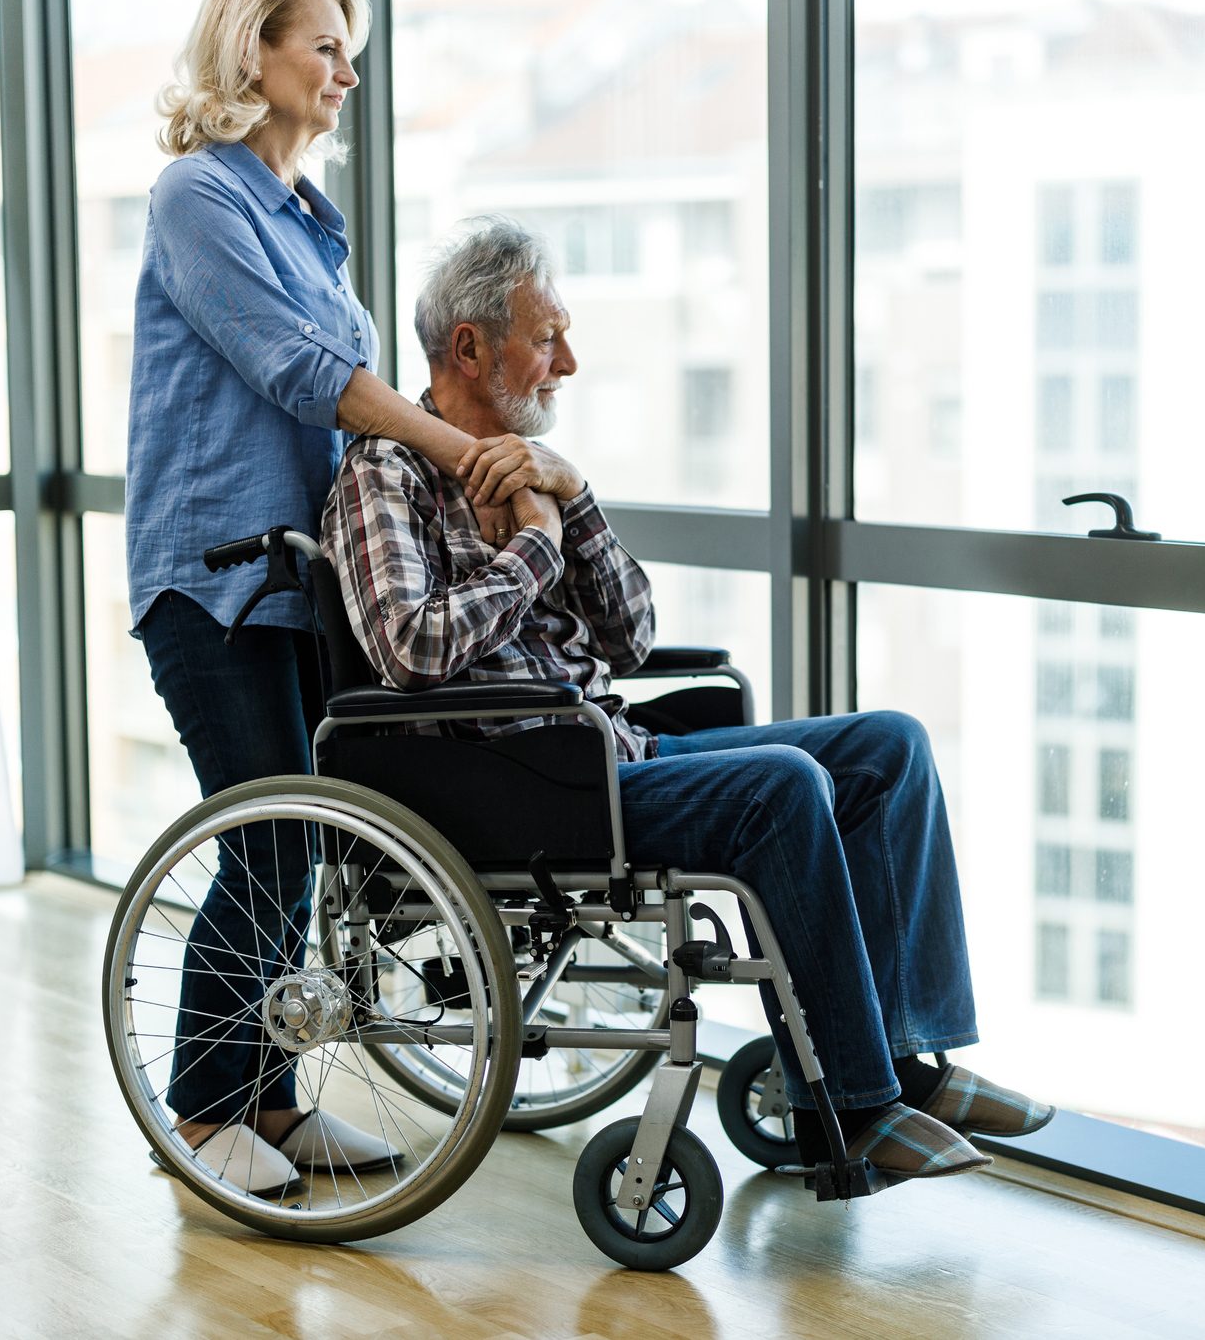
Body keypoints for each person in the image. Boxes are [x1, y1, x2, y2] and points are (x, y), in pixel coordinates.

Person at [321, 216, 1055, 1184]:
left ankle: (909, 1059)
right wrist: (533, 550)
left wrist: (572, 500)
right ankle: (854, 1105)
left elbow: (627, 640)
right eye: (548, 338)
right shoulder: (387, 473)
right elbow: (410, 650)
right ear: (468, 346)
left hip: (599, 751)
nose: (568, 363)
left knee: (889, 745)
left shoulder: (541, 473)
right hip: (507, 780)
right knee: (781, 787)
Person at [126, 0, 550, 1196]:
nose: (346, 73)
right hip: (211, 576)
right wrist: (463, 446)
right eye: (325, 47)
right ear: (252, 54)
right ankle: (203, 1118)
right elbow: (302, 371)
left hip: (303, 577)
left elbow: (352, 404)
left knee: (307, 841)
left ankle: (269, 1095)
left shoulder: (311, 220)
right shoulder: (197, 198)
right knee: (266, 837)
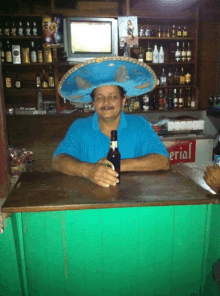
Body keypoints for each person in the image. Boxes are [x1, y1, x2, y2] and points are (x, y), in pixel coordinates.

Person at [52, 57, 170, 188]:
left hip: (132, 202)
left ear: (123, 100)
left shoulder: (139, 124)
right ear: (93, 103)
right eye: (100, 98)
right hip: (89, 202)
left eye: (113, 97)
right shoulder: (79, 127)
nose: (106, 102)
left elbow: (163, 161)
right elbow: (58, 161)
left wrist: (117, 164)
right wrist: (89, 170)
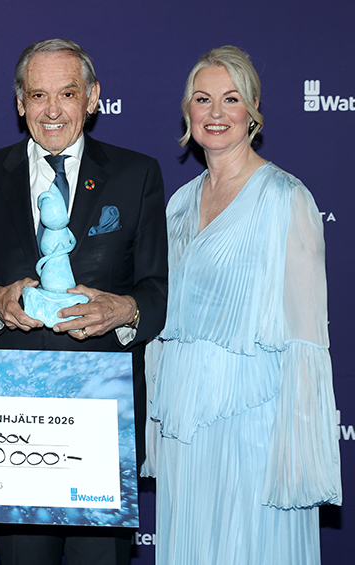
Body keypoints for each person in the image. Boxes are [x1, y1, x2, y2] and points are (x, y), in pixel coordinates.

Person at [0, 38, 168, 565]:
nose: (52, 110)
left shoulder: (137, 174)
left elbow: (157, 290)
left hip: (103, 416)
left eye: (67, 94)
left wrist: (123, 310)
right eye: (38, 95)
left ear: (92, 98)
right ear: (20, 103)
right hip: (12, 424)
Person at [142, 45, 342, 564]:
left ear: (252, 111)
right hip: (185, 423)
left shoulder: (285, 198)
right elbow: (164, 325)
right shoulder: (178, 204)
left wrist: (298, 458)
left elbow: (306, 339)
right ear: (187, 111)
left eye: (230, 99)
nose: (215, 113)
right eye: (202, 99)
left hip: (255, 426)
———
§ WHAT TO WORK ON
Restate every record above word for word, without images.

§ TASK OUTPUT
Body keypoints for each person in the image. Boxes are [x1, y1, x2, y2] and points are (x, y), in pixel coordinates.

Person at [321, 216, 1055, 1184]:
left ankle: (909, 1059)
right wrist: (533, 550)
left wrist: (572, 500)
right ankle: (854, 1105)
left elbow: (627, 640)
right eye: (548, 338)
right shoulder: (387, 473)
right elbow: (410, 650)
right ear: (468, 346)
left hip: (599, 751)
nose: (568, 363)
left knee: (889, 745)
left shoulder: (541, 473)
right hip: (507, 780)
right knee: (781, 787)
Person at [126, 0, 550, 1196]:
nose: (346, 73)
right hip: (211, 576)
right wrist: (463, 446)
right eye: (325, 47)
right ear: (252, 54)
right ankle: (203, 1118)
right elbow: (302, 371)
left hip: (303, 577)
left elbow: (352, 404)
left knee: (307, 841)
left ankle: (269, 1095)
left shoulder: (311, 220)
right shoulder: (197, 198)
right knee: (266, 837)
Body keypoints for each person in the image. Boxes are [x1, y1, x2, y2] and points are (x, y), in pixel coordinates.

Person at [52, 57, 170, 188]:
left hip: (132, 202)
left ear: (123, 100)
left shoulder: (139, 124)
right ear: (93, 103)
right eye: (100, 98)
right hip: (89, 202)
left eye: (113, 97)
right shoulder: (79, 127)
nose: (106, 102)
left elbow: (163, 161)
right elbow: (58, 161)
left wrist: (117, 164)
right wrist: (89, 170)
Body keypoints for each person in the image. Boxes are [x1, y1, x2, y2] and points are (x, y), in pixel coordinates.

Person at [0, 38, 168, 565]:
nose: (52, 110)
left shoulder: (137, 174)
left elbow: (157, 290)
left hip: (103, 416)
left eye: (67, 94)
left wrist: (123, 310)
right eye: (38, 95)
left ear: (92, 98)
right ear: (20, 103)
right hip: (12, 424)
Person at [142, 45, 342, 564]:
left ear: (252, 111)
right hip: (185, 423)
left shoulder: (285, 198)
right elbow: (164, 325)
right shoulder: (178, 204)
left wrist: (298, 458)
left elbow: (306, 339)
right ear: (187, 111)
left eye: (230, 99)
nose: (215, 113)
right eye: (202, 99)
left hip: (255, 426)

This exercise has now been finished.